(Skeletal landmark data)
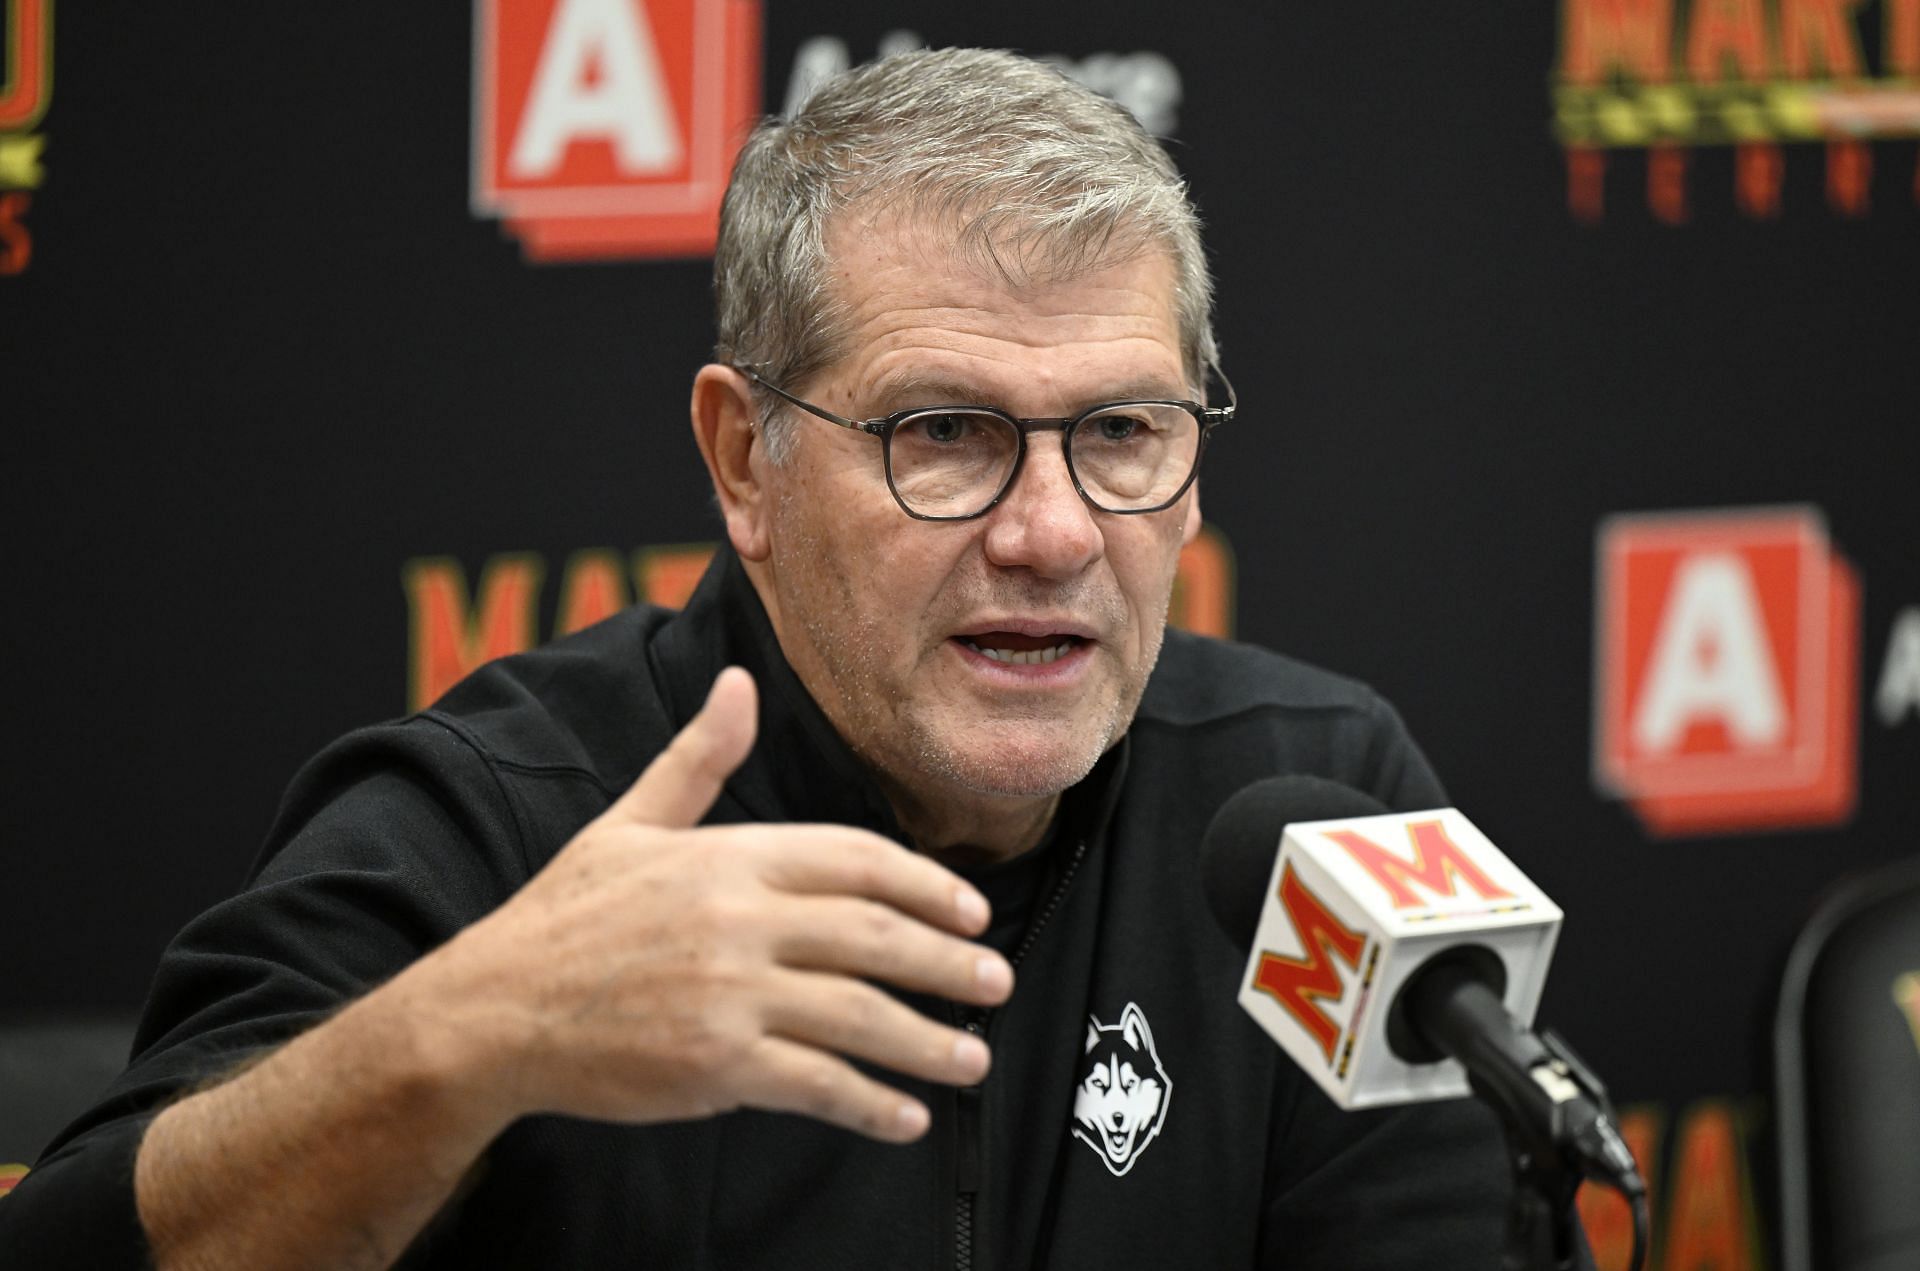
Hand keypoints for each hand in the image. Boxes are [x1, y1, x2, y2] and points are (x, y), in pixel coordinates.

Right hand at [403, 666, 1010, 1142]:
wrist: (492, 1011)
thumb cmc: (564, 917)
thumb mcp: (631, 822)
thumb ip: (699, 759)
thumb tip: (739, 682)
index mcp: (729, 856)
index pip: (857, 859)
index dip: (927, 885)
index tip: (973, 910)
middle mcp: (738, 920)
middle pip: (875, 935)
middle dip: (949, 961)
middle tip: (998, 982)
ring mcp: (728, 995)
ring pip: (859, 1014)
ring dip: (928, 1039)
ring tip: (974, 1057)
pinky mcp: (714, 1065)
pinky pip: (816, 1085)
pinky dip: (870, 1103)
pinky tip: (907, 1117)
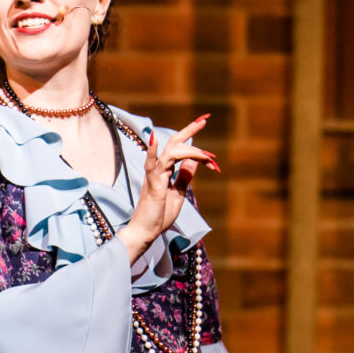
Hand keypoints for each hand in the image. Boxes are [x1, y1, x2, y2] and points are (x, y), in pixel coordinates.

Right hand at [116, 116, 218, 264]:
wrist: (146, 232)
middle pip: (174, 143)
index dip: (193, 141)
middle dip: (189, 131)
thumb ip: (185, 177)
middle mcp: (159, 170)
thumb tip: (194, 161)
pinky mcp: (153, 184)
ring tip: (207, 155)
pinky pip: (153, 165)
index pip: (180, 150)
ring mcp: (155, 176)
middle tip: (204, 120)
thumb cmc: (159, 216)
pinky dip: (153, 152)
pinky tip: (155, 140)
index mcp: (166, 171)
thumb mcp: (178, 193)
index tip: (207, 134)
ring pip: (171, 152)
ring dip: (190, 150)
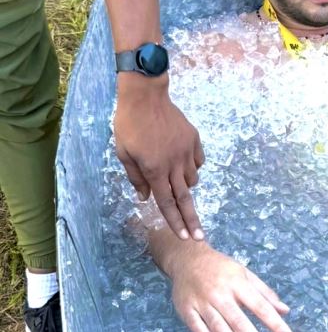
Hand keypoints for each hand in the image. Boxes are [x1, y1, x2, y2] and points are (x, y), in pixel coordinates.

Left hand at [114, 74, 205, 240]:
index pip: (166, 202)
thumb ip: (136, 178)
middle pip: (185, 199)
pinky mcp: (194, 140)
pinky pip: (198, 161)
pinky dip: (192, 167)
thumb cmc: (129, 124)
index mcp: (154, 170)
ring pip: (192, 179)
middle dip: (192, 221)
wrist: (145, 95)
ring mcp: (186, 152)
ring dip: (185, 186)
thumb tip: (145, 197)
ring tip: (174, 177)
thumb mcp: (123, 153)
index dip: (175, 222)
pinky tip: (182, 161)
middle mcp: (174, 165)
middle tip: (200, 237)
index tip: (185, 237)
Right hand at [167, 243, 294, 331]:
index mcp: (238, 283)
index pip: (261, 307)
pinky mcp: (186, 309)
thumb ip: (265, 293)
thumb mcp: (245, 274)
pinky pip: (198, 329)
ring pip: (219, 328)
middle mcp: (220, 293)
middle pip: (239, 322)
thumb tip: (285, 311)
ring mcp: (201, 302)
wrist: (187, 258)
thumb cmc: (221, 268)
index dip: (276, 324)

THE TASK: The task calls for all lines in the entries that hold "Right".

RESPONSE TO THE EXERCISE:
Right hand at [403, 666, 1010, 1142]:
Right hand at [116, 116, 218, 264]:
Right hand at [167, 243, 294, 331]:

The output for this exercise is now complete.